À noter que le « vrai » orchestre de l’Opéra de Paris joue à merveille – on se délecte de tous les solos – sous la direction très dramatique de Philippe Jordan. Si le chef ne parvient pas toujours à contrôler quelques décalages avec la scène (les chœurs notamment), il s’investit pleinement dans cette partition fantasque, oscillant de la farce à la douleur et de l’intime au fastueux.

Antonia, fragile et forte comme un roseau…

Même si le jeu d’acteurs ne met pas tous les protagonistes à leur avantage, notamment le ténor Ramon Vargas qui reprend plutôt vaillamment le rôle-titre en lieu et place de Jonas Kaufmann souffrant, la veine comique de l’œuvre explose quand le malheureux Hoffmann s’éprend de la poupée Olympia, dont l’emballement nymphomaniaque provoque l’hilarité de maints spectateurs.
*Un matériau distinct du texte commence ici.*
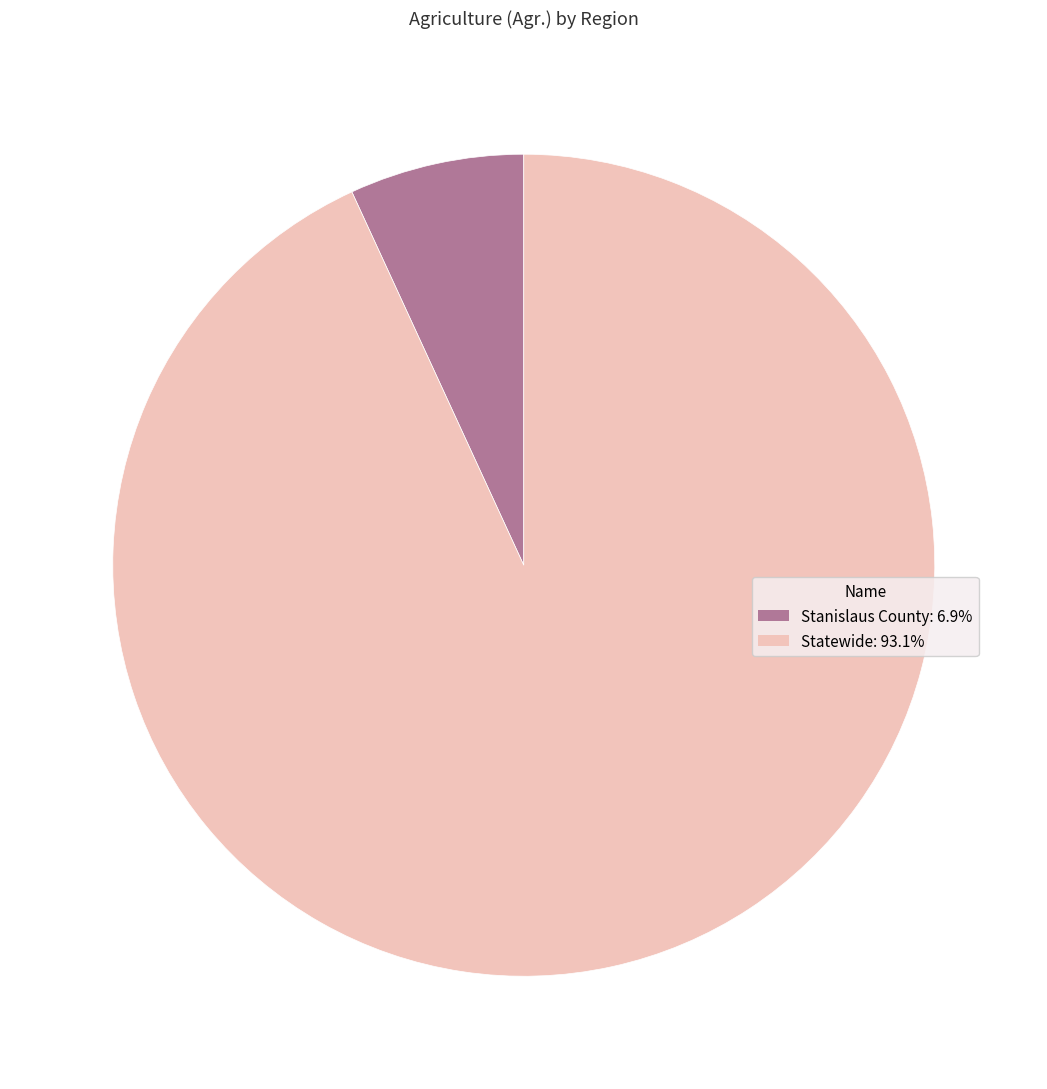

Is there a majority slice in this chart?

Yes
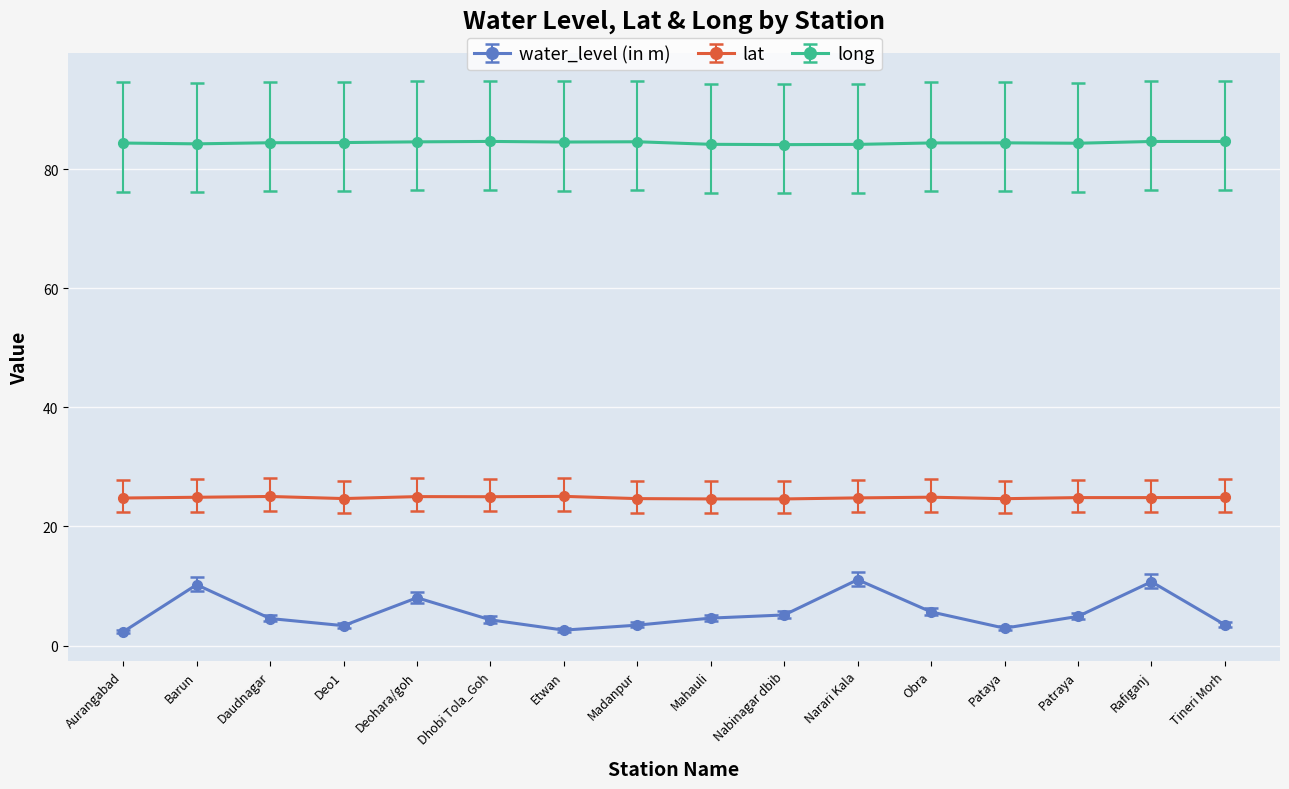

At how many categories does at least one series exceed 9?

16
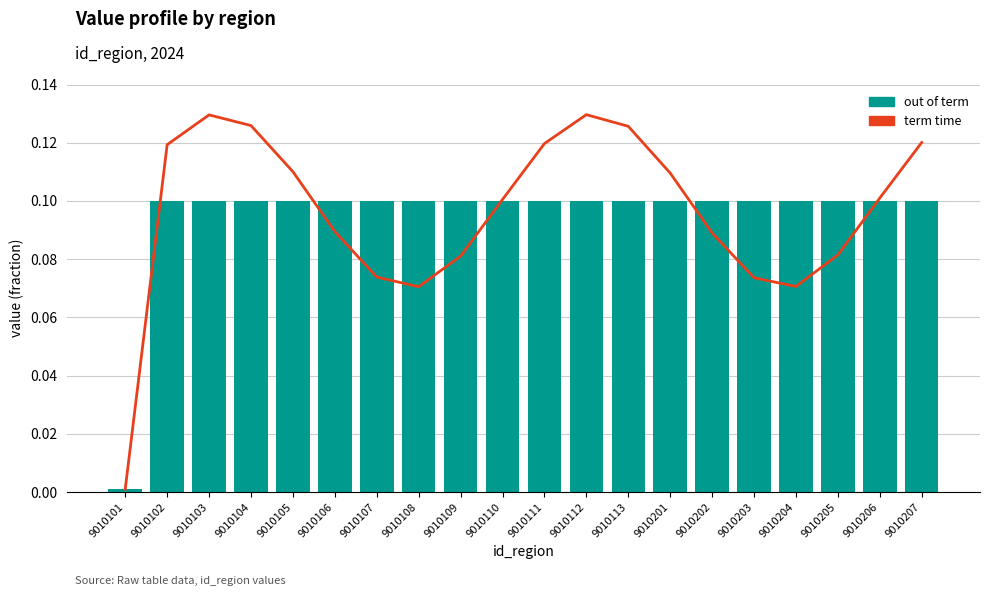

Is it true that term time equals 0.2 at 9010206?

False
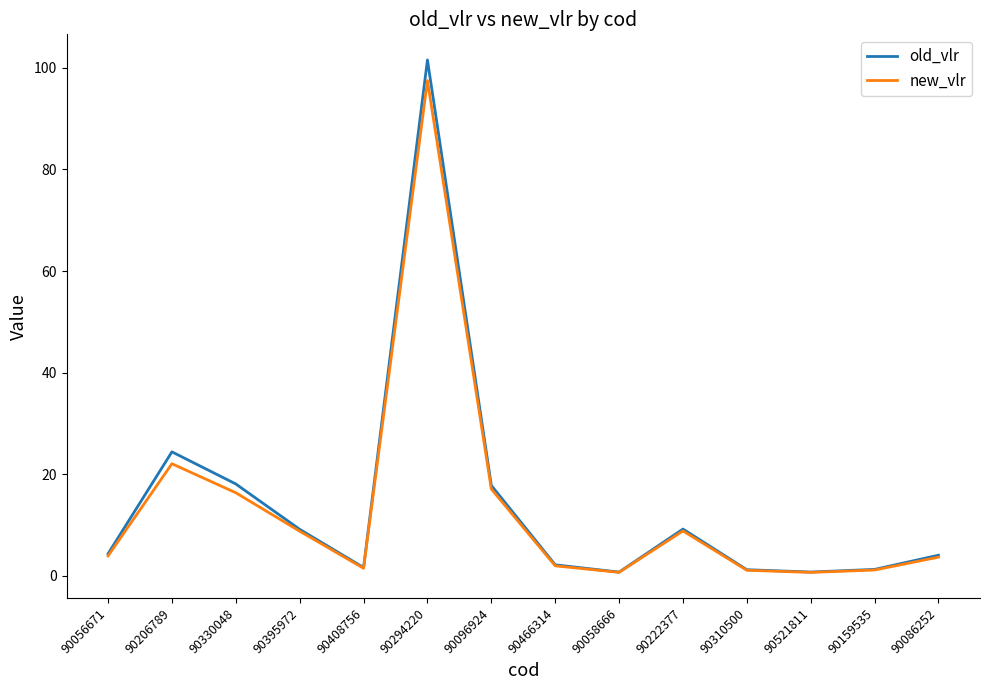

Which series changed the most between 90330048 and 90310500?

old_vlr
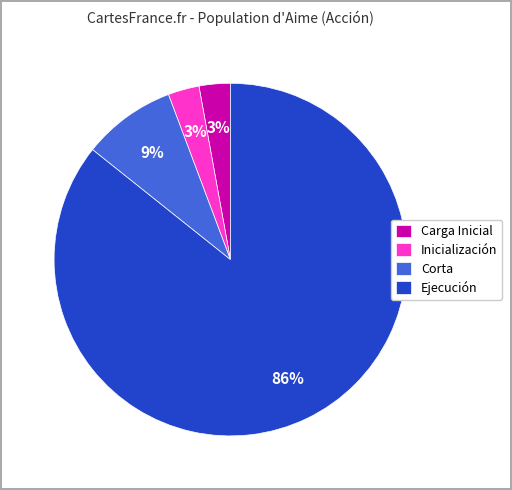

To the nearest percent, what is the combined percentage of Inicialización and Carga Inicial?

6%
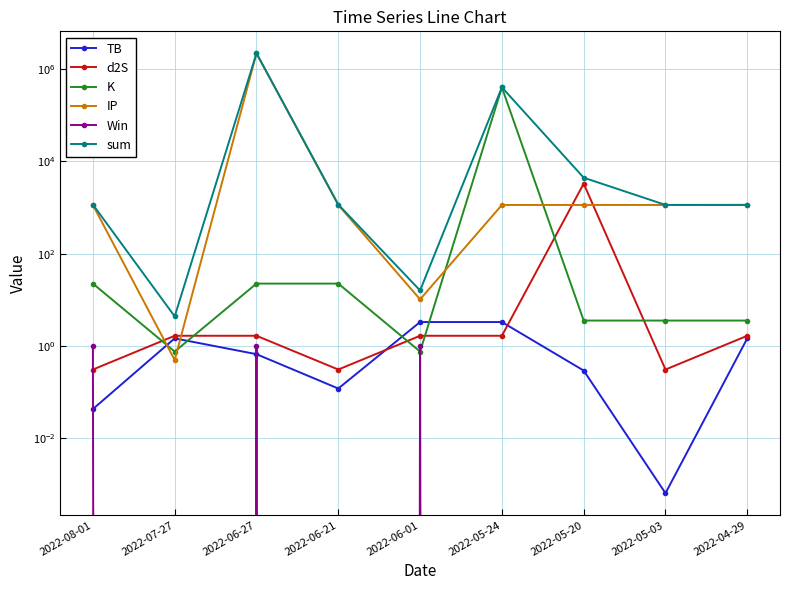

Where is TB nearest to the value 1?

2022-06-27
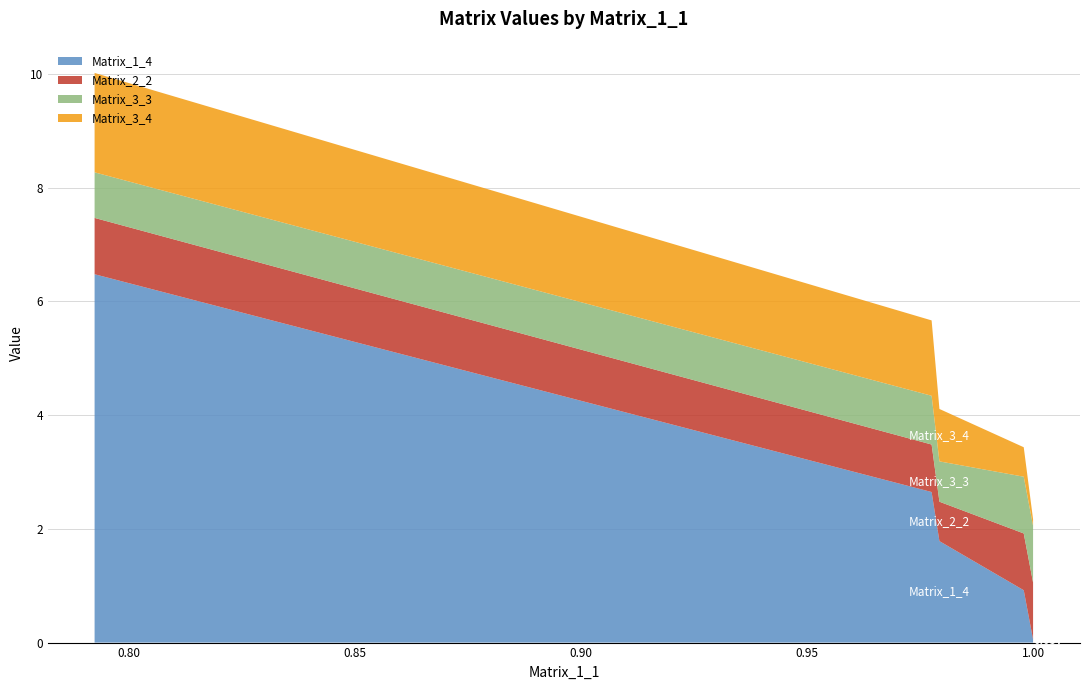

Reading left to right, extract all data points from this chart.

Matrix_1_4: 0.999942531=0.1	0.997877245=0.9	0.979229187=1.8	0.977497176=2.6	0.792338626=6.5
Matrix_2_2: 0.999942531=1.0	0.997877245=1.0	0.979229187=0.7	0.977497176=0.8	0.792338626=1.0
Matrix_3_3: 0.999942531=1.0	0.997877245=1.0	0.979229187=0.7	0.977497176=0.9	0.792338626=0.8
Matrix_3_4: 0.999942531=0.1	0.997877245=0.5	0.979229187=0.9	0.977497176=1.3	0.792338626=1.7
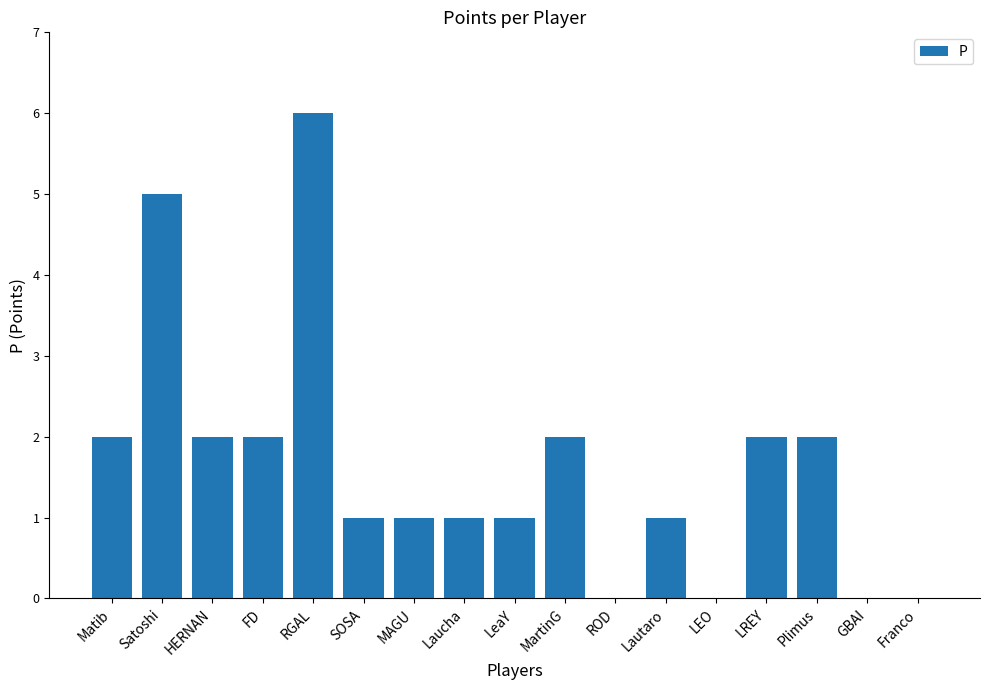

How many categories are shown in the chart?

17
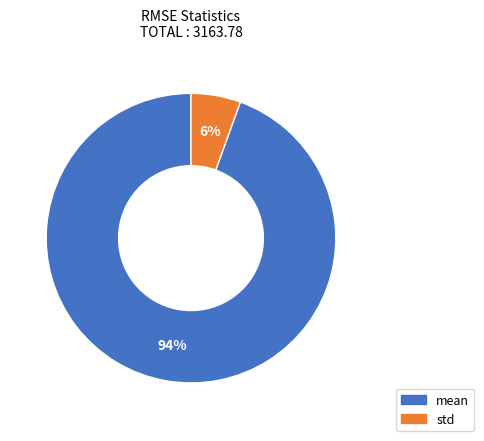

Count the number of slices in the pie.

2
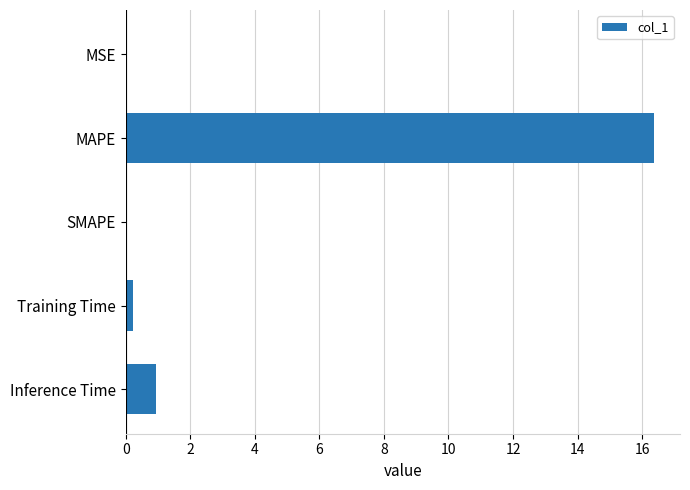

Which has a higher value, Inference Time or Training Time?

Inference Time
Tandis que l’ombre du tragique plane sur les malheurs d’Antonia, cœur aimant et voix d’or, que la mort fauchera si elle ne renonce pas à son art…

C’est la soprano albanaise Ermonela Jaho qui incarne la cantatrice maudite et, une fois encore, le public lyrique fond littéralement pour cette artiste hypersensible qui, en un regard, un mouvement de bras et un soupir, fait exister son personnage avec une incroyable intensité.

Ermonela Jaho possède les qualités que l’on aime et les fragilités que l’on adore : des aigus radieux déchirant le très léger voile de son timbre singulier, un engagement sans limites, un sens des nuances qui colore et infléchit en permanence sa ligne vocale, souple comme le roseau de la fable…

La soprano ne s’en cache pas : pour elle, vivre et chanter ne font qu’un. Elle donne tout sur scène, cherche (et parvient) à toucher chaque auditeur au plus intime de ses sensations et de ses sentiments. Cette foi absolue dans le pouvoir de la musique est ici démultipliée puisque Antonia est elle-même une musicienne qui ne peut renoncer à sa passion. Même par amour, même au seuil du la mort.

Jusqu’au 27 novembre. Rens. 08.92.89.90.90 et operadeparis.fr

Retransmission dans les cinémas du réseau « Viva l’Opéra » le 15 novembre puis disponible sur la plateforme Culturebox à partir du 16 novembre.